Mais on ne sent pas une forte volonté d'en finir avec cet héritage du passé. Le débat sur l'avenir de cette institution provoqué par cette visite princière n'a pas été très animé. Peut-être parce que les gens sentent confusément que ce serait si compliqué de se débarrasser de la monarchie qu'on est aussi bien de faire avec. Les obstacles seraient considérables, et ils sont de nature politique, institutionnelle et constitutionnelle.

D'abord, aucun politicien ne voudra se lancer dans cette bataille. Parce que les Canadiens sont trop divisés: 40% d'entre eux voudraient que l'on abolisse les institutions canadiennes héritées de la monarchie, comme le gouverneur général; mais 48% voudraient les conserver. On découvrirait sans doute, si le débat avait réellement lieu, que l'attachement aux traditions britanniques est plus profond qu'on le croit, y compris au Québec, où l'on tient au parlementarisme de type britannique et au système de droit du common law.
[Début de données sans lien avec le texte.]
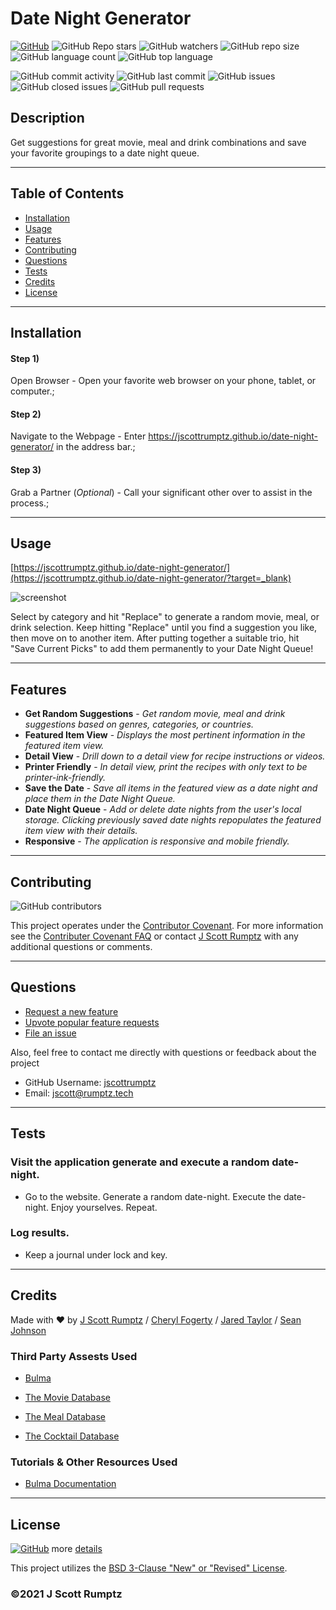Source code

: # Date Night Generator
    
[![GitHub](https://img.shields.io/github/license/jscottrumptz/date-night-generator)](https://github.com/jscottrumptz/date-night-generator/blob/main/LICENSE/?target=_blank)
![GitHub Repo stars](https://img.shields.io/github/stars/jscottrumptz/date-night-generator?style=social)
![GitHub watchers](https://img.shields.io/github/watchers/jscottrumptz/date-night-generator?style=social)
![GitHub repo size](https://img.shields.io/github/repo-size/jscottrumptz/date-night-generator)
![GitHub language count](https://img.shields.io/github/languages/count/jscottrumptz/date-night-generator)
![GitHub top language](https://img.shields.io/github/languages/top/jscottrumptz/date-night-generator)

![GitHub commit activity](https://img.shields.io/github/commit-activity/m/jscottrumptz/date-night-generator)
![GitHub last commit](https://img.shields.io/github/last-commit/jscottrumptz/date-night-generator)
![GitHub issues](https://img.shields.io/github/issues-raw/jscottrumptz/date-night-generator)
![GitHub closed issues](https://img.shields.io/github/issues-closed-raw/jscottrumptz/date-night-generator)
![GitHub pull requests](https://img.shields.io/github/issues-pr-raw/jscottrumptz/date-night-generator)

## Description
Get suggestions for great movie, meal and drink combinations and save your favorite groupings to a date night queue.  

---
## Table of Contents


* [Installation](#installation)
* [Usage](#usage)
* [Features](#features)
* [Contributing](#contributing)
* [Questions](#questions)
* [Tests](#tests)
* [Credits](#credits)
* [License](#license)

---

## Installation
#### Step 1)
Open Browser - Open your favorite web browser on your phone, tablet, or computer.;
#### Step 2)
Navigate to the Webpage - Enter https://jscottrumptz.github.io/date-night-generator/ in the address bar.;
#### Step 3)
Grab a Partner (*Optional*) - Call your significant other over to assist in the process.;


---
## Usage 
[https://jscottrumptz.github.io/date-night-generator/](https://jscottrumptz.github.io/date-night-generator/?target=_blank)
    
![screenshot](https://user-images.githubusercontent.com/74981245/106368421-efdf1a80-630e-11eb-938c-a2f3f6249f80.png)

Select by category and hit "Replace" to generate a random movie, meal, or drink selection. Keep hitting "Replace" until you find a suggestion you like, then move on to another item. After putting together a suitable trio, hit "Save Current Picks" to add them permanently to your Date Night Queue!

---

## Features
- **Get Random Suggestions** - *Get random movie, meal and drink suggestions based on genres, categories, or countries.*
- **Featured Item View** - *Displays the most pertinent information in the featured item view.*
- **Detail View** - *Drill down to a detail view for recipe instructions or videos.*
- **Printer Friendly** - *In detail view, print the recipes with only text to be printer-ink-friendly.*
- **Save the Date** - *Save all items in the featured view as a date night and place them in the Date Night Queue.*
- **Date Night Queue** - *Add or delete date nights from the user's local storage. Clicking previously saved date nights repopulates the featured item view with their details.*
- **Responsive** - *The application is responsive and mobile friendly.*


---
## Contributing
![GitHub contributors](https://img.shields.io/github/contributors/jscottrumptz/date-night-generator)

This project operates under the [Contributor Covenant](https://www.contributor-covenant.org/version/2/0/code_of_conduct/?target=_blank). For more information see the [Contributer Covenant FAQ](https://www.contributor-covenant.org/faq/?target=_blank) or contact [J Scott Rumptz](mailto:jscott@rumptz.tech?subject=Contribution%20question%20concerning%20date-night-generator) with any additional questions or comments.

---
## Questions

- [Request a new feature](mailto:jscott@rumptz.tech?subject=Feature%20request%20for%20date-night-generator)
- [Upvote popular feature requests](https://github.com/jscottrumptz/date-night-generator/issues?q=is%3Aopen+is%3Aissue+label%3Afeature-request+sort%3Areactions-%2B1-desc?target=_blank)
- [File an issue](https://github.com/jscottrumptz/date-night-generator/issues/new/?target=_blank)

Also, feel free to contact me directly with questions or feedback about the project
- GitHub Username: [jscottrumptz](https://github.com/jscottrumptz?target=_blank)
- Email: [jscott@rumptz.tech](mailto:jscott@rumptz.tech?subject=Question%20about%20date-night-generator)

---

## Tests


### Visit the application generate and execute a random date-night.
- Go to the website. Generate a random date-night. Execute the date-night. Enjoy yourselves. Repeat.

### Log results.
- Keep a journal under lock and key.

---
## Credits
Made with ❤️ by [J Scott Rumptz](https://github.com/jscottrumptz/?target=_blank) / [Cheryl Fogerty](https://github.com/CherylFogerty?target=_blank) / [Jared Taylor](https://github.com/jmtaylor115?target=_blank) / [Sean Johnson](https://github.com/seanjohnson95?target=_blank)

### Third Party Assests Used
- [Bulma](https://bulma.io/?target=_blank)
                    
- [The Movie Database](https://themoviedb.org?target=_blank)
                    
- [The Meal Database](https://themealdb.com?target=_blank)
                    
- [The Cocktail Database](https://thecocktaildb.com?target=_blank)
                    


### Tutorials & Other Resources Used
- [Bulma Documentation](https://bulma.io/documentation/?target=_blank)
                    


---

## License
[![GitHub](https://img.shields.io/github/license/jscottrumptz/date-night-generator)](https://github.com/jscottrumptz/date-night-generator/blob/main/LICENSE/?target=_blank) more [details](https://github.com/jscottrumptz/date-night-generator/blob/main/LICENSE/?target=_blank)

This project utilizes the [BSD 3-Clause "New" or "Revised" License](https://github.com/jscottrumptz/date-night-generator/blob/main/LICENSE/?target=_blank).

### ©️2021 J Scott Rumptz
Ensuite, au plan institutionnel, l'élimination de la monarchie ne serait pas simple. Le chef d'État symbolique qu'est la reine, et son représentant, le gouverneur général, ont une fonction précise, celle de faire contrepoids et d'être une soupape de sécurité face à un premier ministre qui détient d'importants pouvoirs. Si on élimine le poste, il faudra le remplacer. Voudra-t-on changer le système et se doter d'un véritable président? Créer un sénat puissant, comme aux États-Unis? Voudra-t-on conserver un président sans pouvoirs, et si oui, comment le désigner? Le nommer? L'élire? Ce sont des débats dans lesquels les Australiens se sont empêtrés, lors d'un référendum où l'abolition de la monarchie a été rejetée.

Enfin, ne l'oublions pas, si l'on optait pour l'abolition de la monarchie, cela exigerait des amendements constitutionnels significatifs, des processus de consultation, l'accord des provinces et tout le tralala. Ce serait un véritable champ de mines. Qui veut s'embarquer là-dedans?

Tant qu'à être pris avec, il faut noter que l'institution monarchique est moins rigide qu'on veut bien le croire. La présence au Canada du duc et de la duchesse de Cambridge en est un bel exemple. Non seulement leur visite contribue-t-elle à rajeunir l'image de la famille royale, elle semble aussi s'inscrire dans une stratégie pour contourner le prince Charles, l'héritier de la reine Élisabeth que les gens ne veulent pas comme roi. La monarchie peut donc s'adapter aux contextes sociaux et tenir compte de la volonté populaire.